Limbic seizures were induced in rats by electrical stimulation of the dorsal hippocampus, leading to stage 5 kindled seizures, or by intrahippocampal or systemic injections of kainic acid. Pentylentetrazol was administered to epileptic rats to assess their enhanced susceptibility to seizures. NPY Y5 receptor protein was measured in hippocampal homogenates using a specific polyclonal antibody and quantitative Western blotting.

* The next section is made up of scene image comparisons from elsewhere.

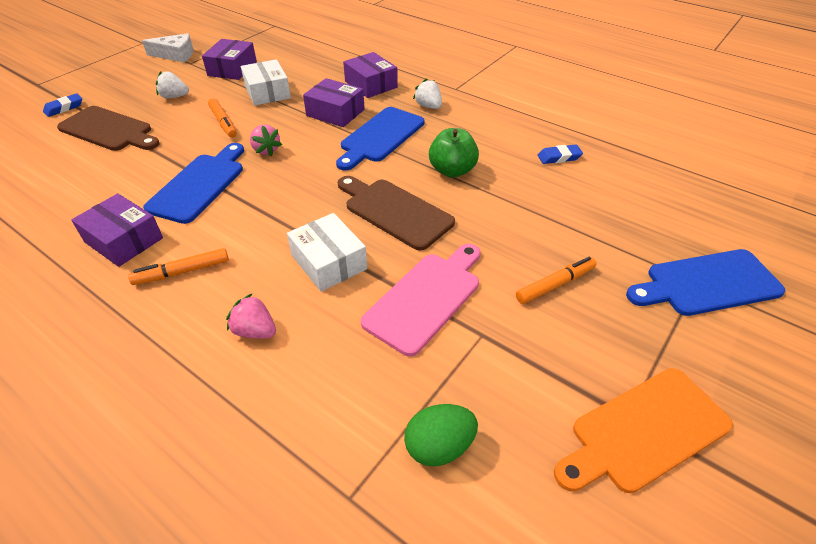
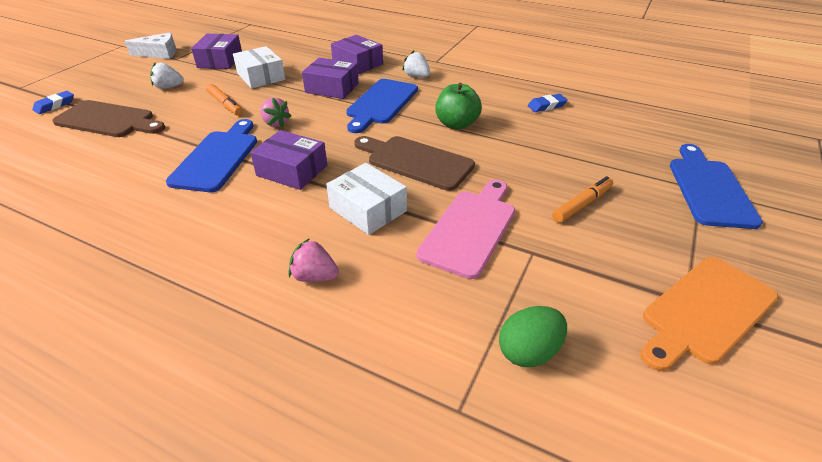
camera: 10 degrees left, 5 degrees down
(124, 240) = (153, 213): purple box -> purple box (292, 170)
(182, 272) = (223, 234): orange marker -> none
(707, 283) = (709, 189): blue cutting board -> blue cutting board turned 120 degrees clockwise

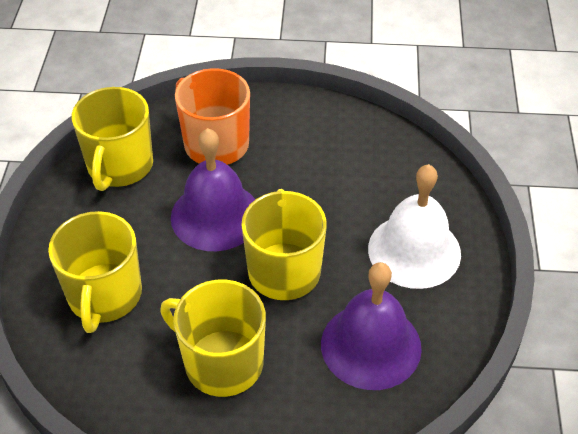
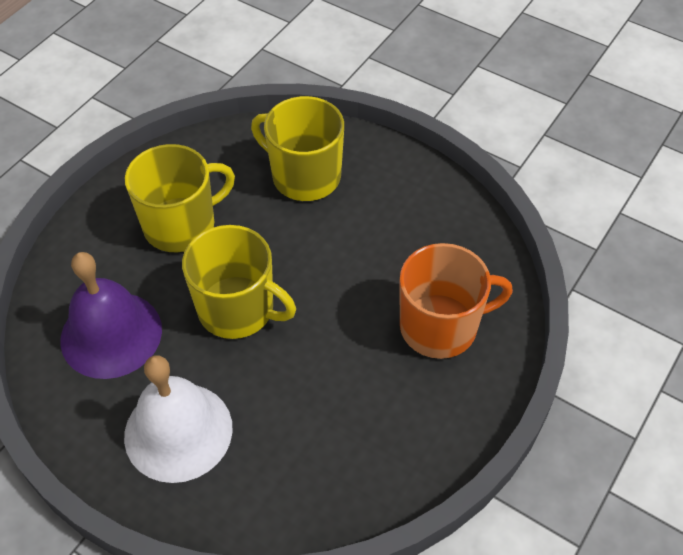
camera: 120 degrees right, 5 degrees up
(119, 166) = (455, 236): yellow mug -> none
(215, 215) = (340, 285): purple bell -> none

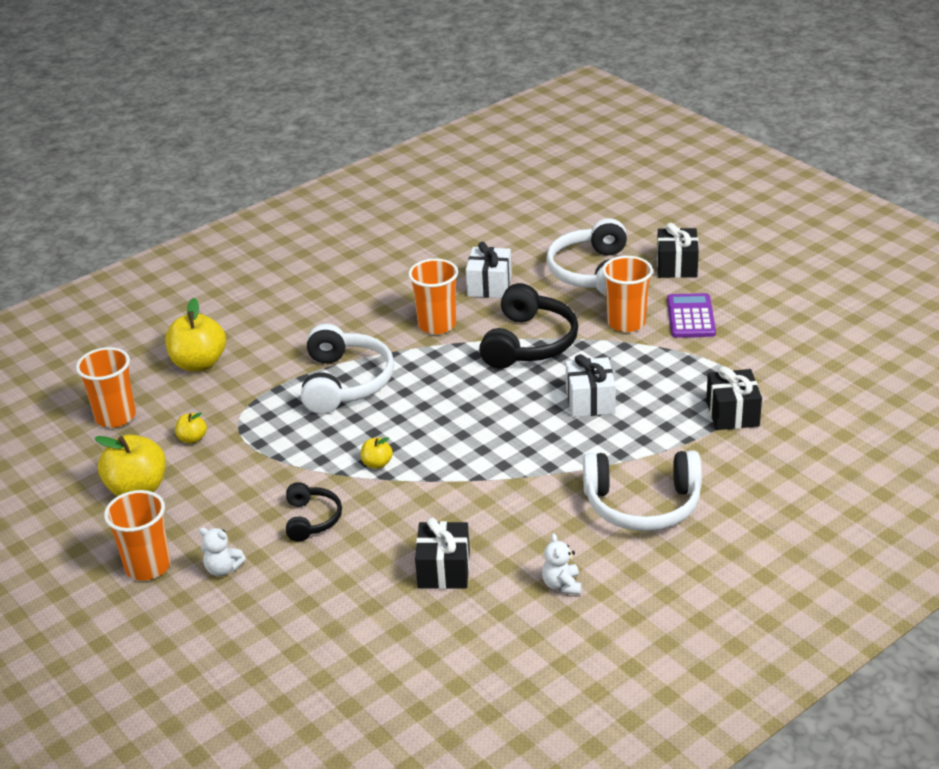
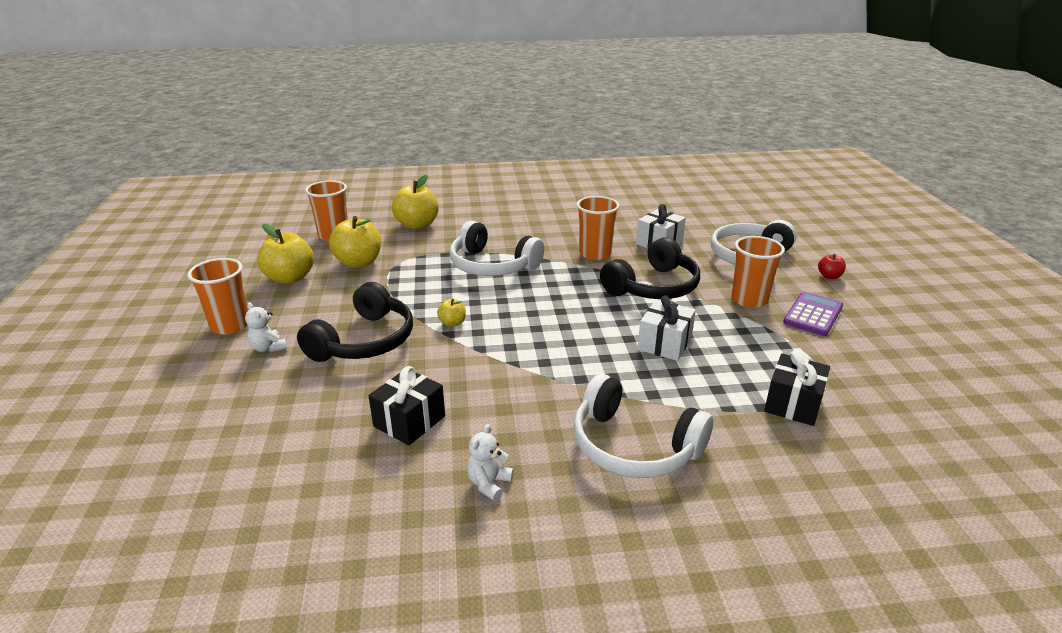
camera: 30 degrees right, 5 degrees down
(192, 439) = (358, 263): yellow apple -> yellow apple, size x2.04
(311, 519) = (364, 341): black headphones -> black headphones, size x1.79
(345, 382) = (492, 265): white headphones -> white headphones turned 90 degrees clockwise
(676, 266) = (829, 276): black gift -> red apple

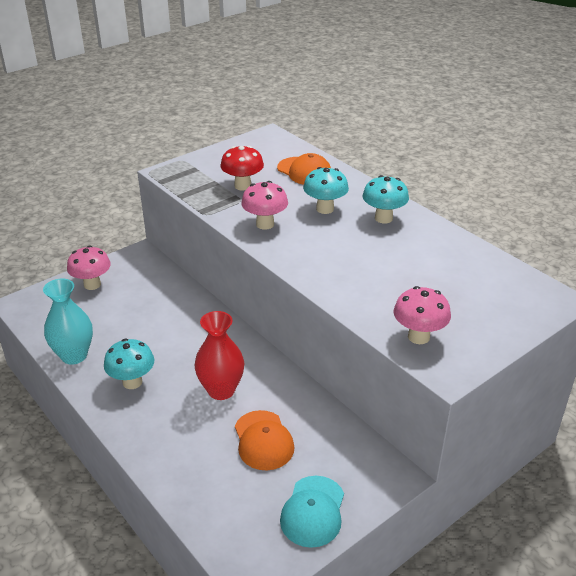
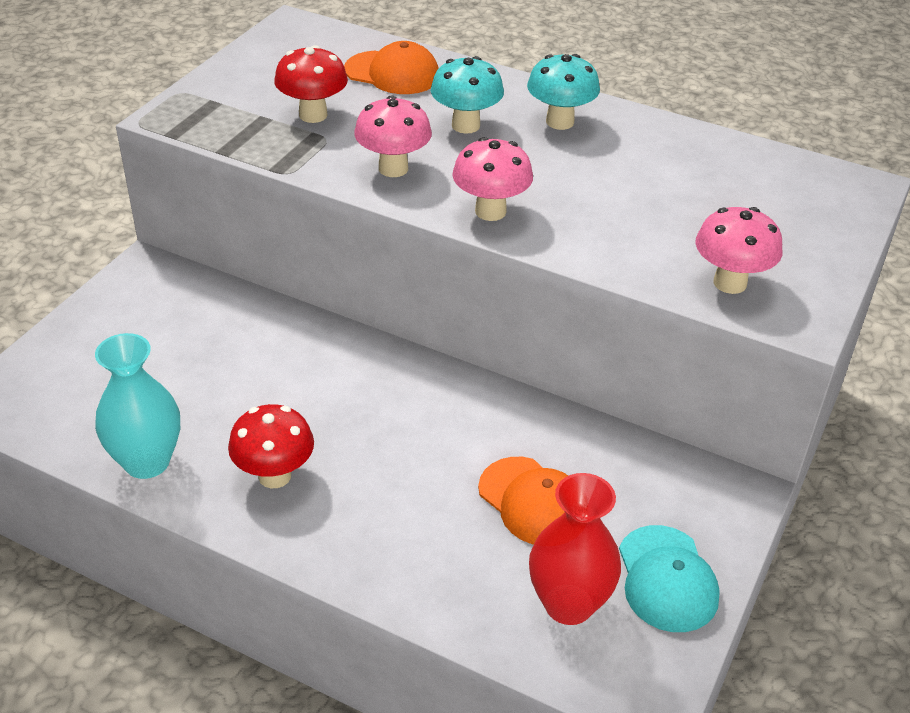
camera: 25 degrees left, 5 degrees up
(92, 284) = (97, 338): pink mushroom -> pink mushroom (490, 211)
(132, 382) = (274, 476): turquoise mushroom -> red mushroom
(221, 390) = (422, 447): red vase -> red vase (568, 604)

Y5 receptors (57-kD band) were transiently decreased (23 to 35%) in all hippocampal subregions 2 and 7 days, but not 2.5 hours, after seizures induced by systemic kainic acid. A minor band of 51 kD was reduced significantly in CA3 and dentate gyrus, although it was increased in CA1, 30 days after seizures, suggesting long-term posttranslational changes in this protein. NPY Y5 receptors were increased by 200% in total homogenate from the stimulated hippocampus 2 days but not 30 days after fully kindled seizures. Intracerebral injections of NPY 13-36 (Y2/Y5 receptor agonist) or BIBP 3225 and BIBO 3304 (selective Y1 receptor antagonists) decreased seizure susceptibility in rats.

These results indicate that NPY Y5 receptors change after limbic seizures and suggest that NPY receptors may provide novel target(s) for the treatment of epilepsy.